# Task item:
The answer is every line in the data below that contains the word "down".

Data extract section start

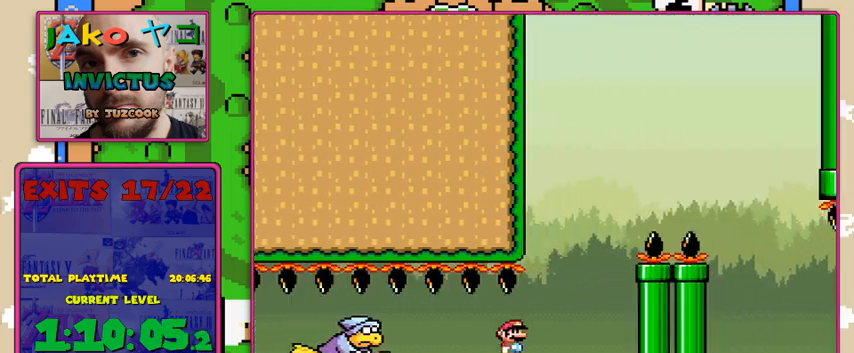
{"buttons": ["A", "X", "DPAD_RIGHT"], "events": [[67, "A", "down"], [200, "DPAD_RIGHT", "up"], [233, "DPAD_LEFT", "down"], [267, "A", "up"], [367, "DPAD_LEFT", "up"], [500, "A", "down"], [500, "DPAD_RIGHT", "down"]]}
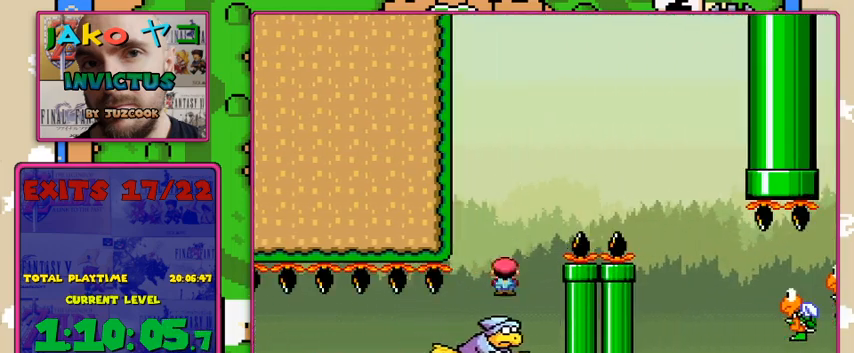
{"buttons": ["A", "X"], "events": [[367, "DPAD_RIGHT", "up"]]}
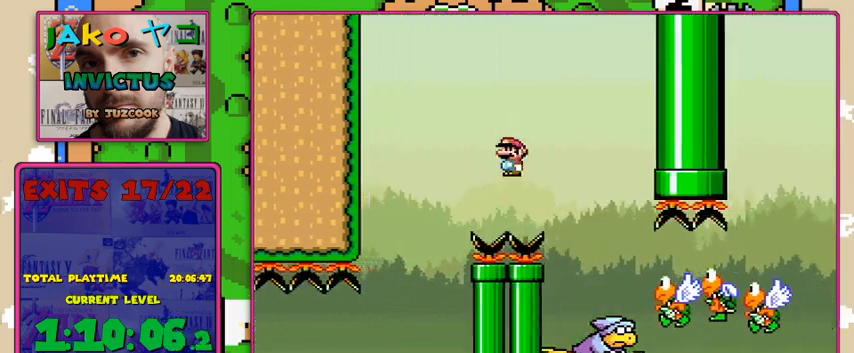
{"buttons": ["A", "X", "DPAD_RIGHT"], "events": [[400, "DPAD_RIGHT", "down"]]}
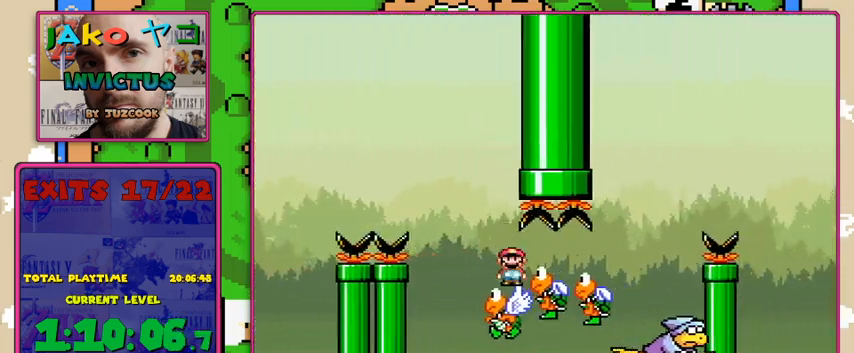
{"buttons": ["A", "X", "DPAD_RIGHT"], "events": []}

Data extract section end
Data extract section start

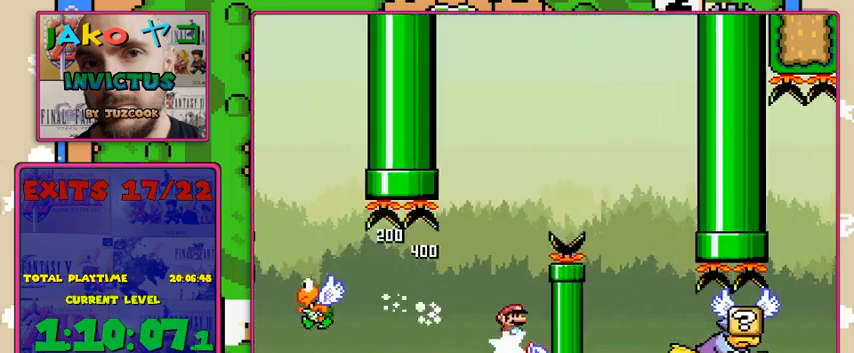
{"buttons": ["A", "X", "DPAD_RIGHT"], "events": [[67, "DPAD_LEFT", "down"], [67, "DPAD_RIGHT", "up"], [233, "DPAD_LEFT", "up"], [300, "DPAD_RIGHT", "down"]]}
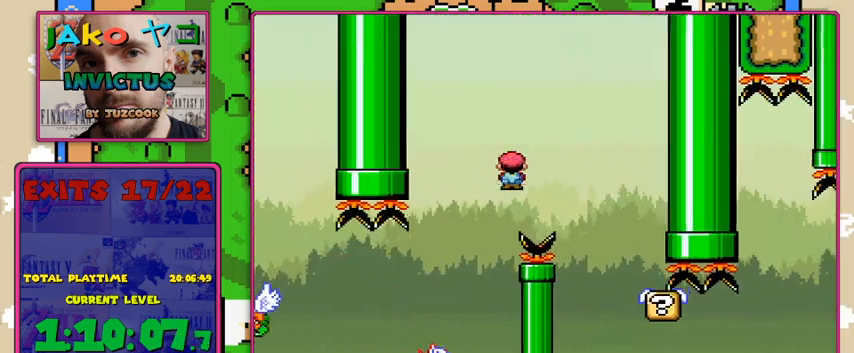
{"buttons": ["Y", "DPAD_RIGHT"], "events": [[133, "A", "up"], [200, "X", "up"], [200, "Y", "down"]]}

Data extract section end
Data extract section start

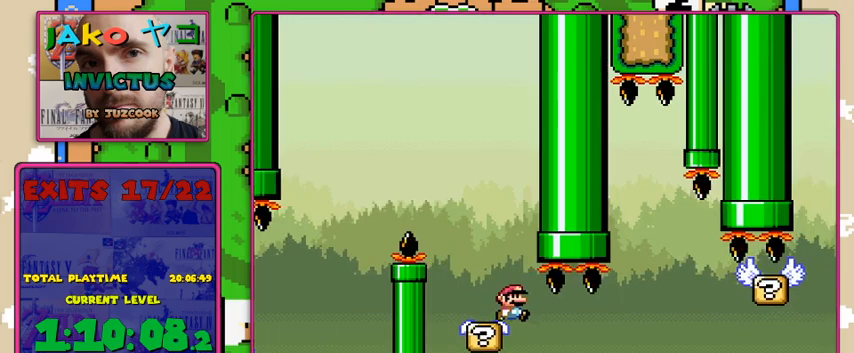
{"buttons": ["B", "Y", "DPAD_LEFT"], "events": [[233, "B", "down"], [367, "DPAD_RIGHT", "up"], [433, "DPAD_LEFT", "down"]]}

Data extract section end

# Exercise answer:
{"buttons": ["A", "X", "DPAD_RIGHT"], "events": [[67, "A", "down"], [200, "DPAD_RIGHT", "up"], [233, "DPAD_LEFT", "down"], [267, "A", "up"], [367, "DPAD_LEFT", "up"], [500, "A", "down"], [500, "DPAD_RIGHT", "down"]]}
{"buttons": ["A", "X", "DPAD_RIGHT"], "events": [[400, "DPAD_RIGHT", "down"]]}
{"buttons": ["A", "X", "DPAD_RIGHT"], "events": [[67, "DPAD_LEFT", "down"], [67, "DPAD_RIGHT", "up"], [233, "DPAD_LEFT", "up"], [300, "DPAD_RIGHT", "down"]]}
{"buttons": ["Y", "DPAD_RIGHT"], "events": [[133, "A", "up"], [200, "X", "up"], [200, "Y", "down"]]}
{"buttons": ["B", "Y", "DPAD_LEFT"], "events": [[233, "B", "down"], [367, "DPAD_RIGHT", "up"], [433, "DPAD_LEFT", "down"]]}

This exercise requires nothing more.